Onderzoek van de zaak
Dit arrest is gewezen naar aanleiding van het onderzoek op de terechtzittingen van het hof van 18 januari 2011, 12 mei 2011 en, overeenkomstig het bepaalde bij artikel 422 van het Wetboek van Strafvordering, het onderzoek op de terechtzitting in eerste aanleg.
Het hof heeft kennisgenomen van de vordering van de advocaat-generaal, strekkende tot veroordeling van verdachte voor het ten laste gelegde tot een gevangenisstraf van 10 weken. Deze vordering is na voorlezing aan het hof overgelegd. Het hof heeft voorts kennis genomen van hetgeen door verdachte en zijn raadsvrouw, mr. J.H. Rump, naar voren is gebracht.
Het vonnis waarvan beroep
Het hof zal het vonnis waarvan beroep vernietigen en opnieuw rechtdoen.
De tenlastelegging
Aan verdachte is tenlastegelegd dat:
feit:
hij in of omstreeks de periode van 17 april 2008 tot en met 18 april 2008, te [plaats], althans in de gemeente [gemeente], met het oogmerk van wederrechtelijke toe-eigening in/uit een pand aan de [adres] (garagebedrijf) heeft weggenomen een geldkistje en/of een hoeveelheid geld en/of een aantal diskettes, in elk geval enig goed, geheel of ten dele toebehorende aan [bedrijf], in elk geval aan een ander of anderen dan aan verdachte, waarbij verdachte zich de toegang tot dat pand heeft verschaft en/of de/het weg te nemen goed(eren) onder zijn bereik heeft gebracht door middel van braak, verbreking en/of inklimming.
Indien in de tenlastelegging taal- en/of schrijffouten voorkomen, zijn deze verbeterd. De verdachte is daardoor niet geschaad in de verdediging.
Vrijspraak
Het hof heeft uit het onderzoek ter terechtzitting niet door de inhoud van wettige bewijsmiddelen de overtuiging bekomen dat verdachte het tenlastegelegde heeft begaan, zodat verdachte daarvan behoort te worden vrijgesproken.

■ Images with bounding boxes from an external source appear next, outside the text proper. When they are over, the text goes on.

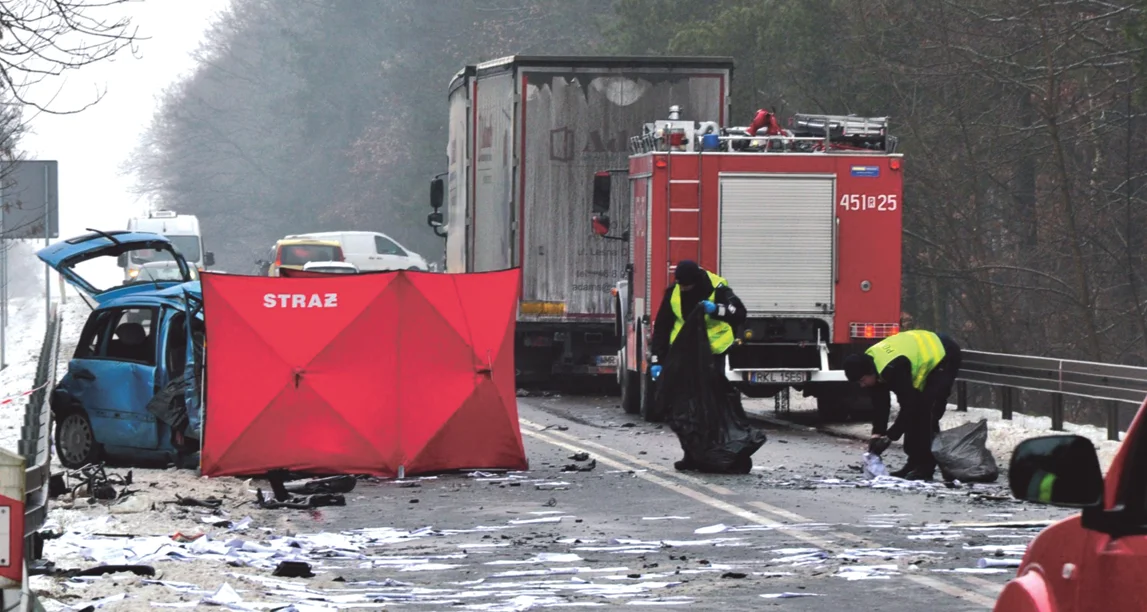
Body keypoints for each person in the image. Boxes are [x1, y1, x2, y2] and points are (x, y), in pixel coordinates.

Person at [648, 260, 749, 471]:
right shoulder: (674, 293)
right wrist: (657, 360)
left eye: (687, 286)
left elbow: (739, 312)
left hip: (713, 355)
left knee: (710, 406)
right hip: (685, 356)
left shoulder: (717, 288)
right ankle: (691, 455)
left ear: (695, 281)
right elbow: (663, 327)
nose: (683, 289)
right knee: (685, 408)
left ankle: (714, 452)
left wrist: (717, 310)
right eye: (680, 285)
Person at [842, 330, 963, 481]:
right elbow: (881, 406)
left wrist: (890, 436)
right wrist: (877, 434)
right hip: (923, 350)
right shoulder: (871, 366)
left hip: (943, 353)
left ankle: (925, 466)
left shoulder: (892, 369)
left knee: (926, 412)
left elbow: (909, 406)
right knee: (916, 413)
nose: (862, 385)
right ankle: (913, 463)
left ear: (870, 373)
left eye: (862, 380)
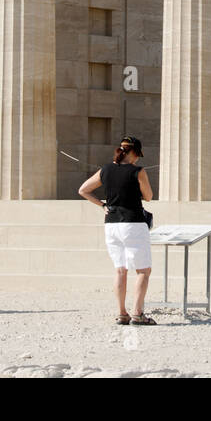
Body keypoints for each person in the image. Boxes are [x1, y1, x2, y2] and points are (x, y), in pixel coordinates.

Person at [78, 136, 156, 325]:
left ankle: (122, 313)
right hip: (133, 223)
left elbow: (83, 190)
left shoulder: (106, 169)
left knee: (120, 270)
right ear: (135, 153)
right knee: (143, 271)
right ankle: (137, 313)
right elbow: (148, 197)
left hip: (111, 223)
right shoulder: (138, 171)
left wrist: (102, 205)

Naar het oordeel van het hof is met het enkele aantreffen van een bloedspoor op de plaats van het delict onvoldoende onderbouwd dat verdachte zich op het tenlastegelegde tijdstip en op de tenlastegelegde plaats heeft schuldig gemaakt aan de hem verweten gekwalificeerde diefstal. Behalve de vastgestelde - grote - kans dat het aangetroffen bloedspoor het DNA-materiaal van verdachte bevat, is er geen omstandigheid gebleken die verdachte verbindt met het ten laste gelegde feit. Anders dan de advocaat-generaal is het hof van oordeel dat enkel die kans niet een zodanige situatie met zich meebrengt dat het aan verdachte is om de aanwezigheid van voormeld bloedspoor te verklaren. Hieruit volgt dat verdachte moet worden vrijgesproken van hetgeen aan hem is tenlastegelegd.
BESLISSING
Het hof:
Vernietigt het vonnis waarvan beroep en doet opnieuw recht:
Verklaart niet bewezen dat de verdachte het tenlastegelegde heeft begaan en spreekt verdachte daarvan vrij.
Aldus gewezen door
mr. O. Anjewierden, voorzitter,
mr. A. Dijkstra en mr. P.W.M. Huisman, raadsheren,
in tegenwoordigheid van R. Jansen, griffier,
en op 26 mei 2011 ter openbare terechtzitting uitgesproken.
Mr. P.W.M. Huisman is buiten staat deze beslissing mede te ondertekenen.